FTM here and both partner and I are absolutely besotted. He's gone back to work recently so has understandably asked for a bit of downtime. Before baby he was really into his gaming and would post videos online where he'd created a bit of a following (10 people max). In the first few weeks, he took a couple of hours here or there when baby and I were napping and he wasn't too tired. This week he's presented me with his "gaming schedule" which includes 3 weeknights and some time on Saturday. I assumed it would be for a few hours in the morning but turns out that's how he wants to spend most of his day. On top of that, I've realised that he hasn't helped with feeding or any other baby related jobs for the whole week, just taking cuddles when everything's done and she's sleepy. When I've asked him to step back a bit or allow some flexibility to help with the baby he's made me feel like he's entitled to his time and I'm out of line for suggesting such a thing.

I'm not sure what I'm asking for here. It's been a long week and I'm upset that a completely reasonable (IMO) request has created a huge argument.

OP posts:
Nottherealslimshady · 20/09/2020 12:54

Just a sensible conversation about how while he's at work you're responsible for baby. While he's not at work it needs to be 50-50. Nappy changes, feeds, crying, cleaning, cooking, downtime, sleep, all needs to be equal while he's not at work.

Kittykat93 · 20/09/2020 12:57

But op if he was that bloody besotted with her he would want to help out more! Not sit on his arse gaming all day and night! If you choose to accept and put up with this now then don't moan further on down the line when you're absolutely exhausted running round like a blue arsed fly doing everything while he does nothing.

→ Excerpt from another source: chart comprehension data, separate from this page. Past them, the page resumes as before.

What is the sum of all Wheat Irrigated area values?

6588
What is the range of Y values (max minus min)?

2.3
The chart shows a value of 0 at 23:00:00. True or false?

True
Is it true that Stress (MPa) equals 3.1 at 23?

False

VestaTilley · 20/09/2020 13:07

Why would he want to spend so much time away from you and the baby? Is he going to give you three evenings off and a morning off each week? He needs to realise he has to be available to co-parent all the time.

My DH is a school governor and in a choir, but when DS was tiny he reduced his commitment to both, went to fewer rehearsals and meetings, and ensured I got equivalent time off to see my friends. But three nights a week? It’s just not workable. When would he interact with the baby?

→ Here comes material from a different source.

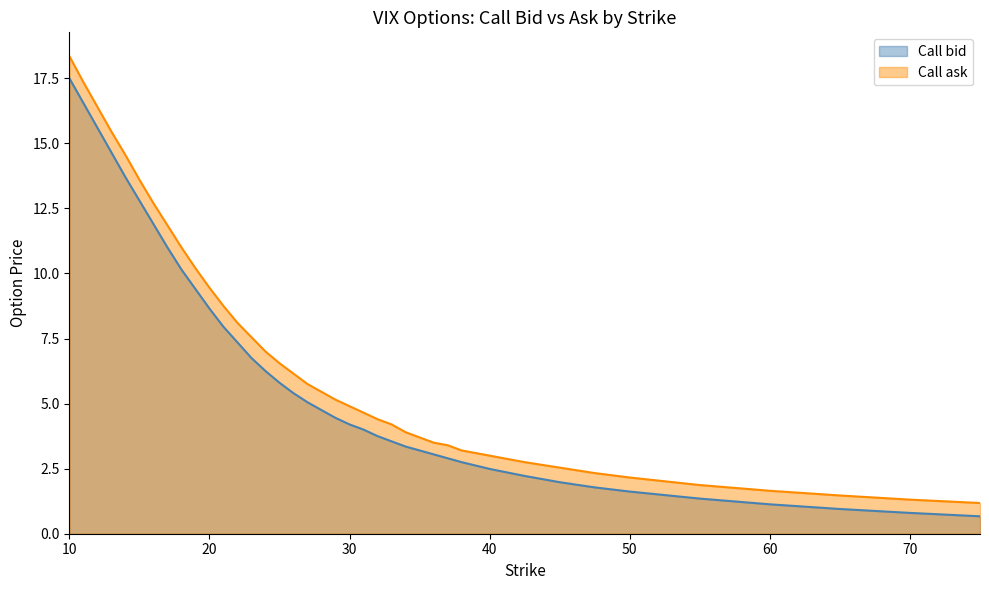

Rank the series at 27 from highest to lowest value.

Call ask, Call bid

BewilderedDoughnut · 20/09/2020 15:02

Why would he want to spend so much time away from you and the baby?

Because parenting is stressful and he misses his old life. Like lots of men, he likes the idea of being a father but not the reality.

3rdNamechange · 20/09/2020 18:26

A 'gaming schedule' with a tiny baby. Nope

ComicePear · 20/09/2020 18:30

The good news is that he's being upfront with you about what he wants rather than just doing it - that paves the way for a rational conversation between the two of you. As you say, you need to be more explicit about what you want too.

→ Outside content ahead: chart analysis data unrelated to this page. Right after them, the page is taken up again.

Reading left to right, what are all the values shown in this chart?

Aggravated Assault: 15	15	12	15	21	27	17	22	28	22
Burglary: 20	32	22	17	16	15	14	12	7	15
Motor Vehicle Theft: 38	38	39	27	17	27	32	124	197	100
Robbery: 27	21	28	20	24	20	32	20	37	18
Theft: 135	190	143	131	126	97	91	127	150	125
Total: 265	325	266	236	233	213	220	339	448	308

Littlemissdaredevil · 20/09/2020 18:33

My DH is a gamer (and he was a massive twat spending 95% of his pat leave gaming). Believe me you need to put your foot down NOW.

When is your three evenings of leisure time each week and one whole day off!

You need a schedule divided into work (looking after the kids of your work on mat leave), family time, housework and leisure. I expect all you time will be coloured in with work (looking after the kids is your work on mat leave), housework with zero/little family time and/or leisure. Compare with his chart which will have work and leisure time with a tiny amount of time allocated to family time and housework

AlrightTreacle · 20/09/2020 21:07

I just need to be clearer about my needs too

Don't put the blame on yourself here OP; he shouldn't need it explaining that his priority now is looking after his daughter, and his hobbies will have to take a back seat for now.

Good luck with nipping it in the bud now though.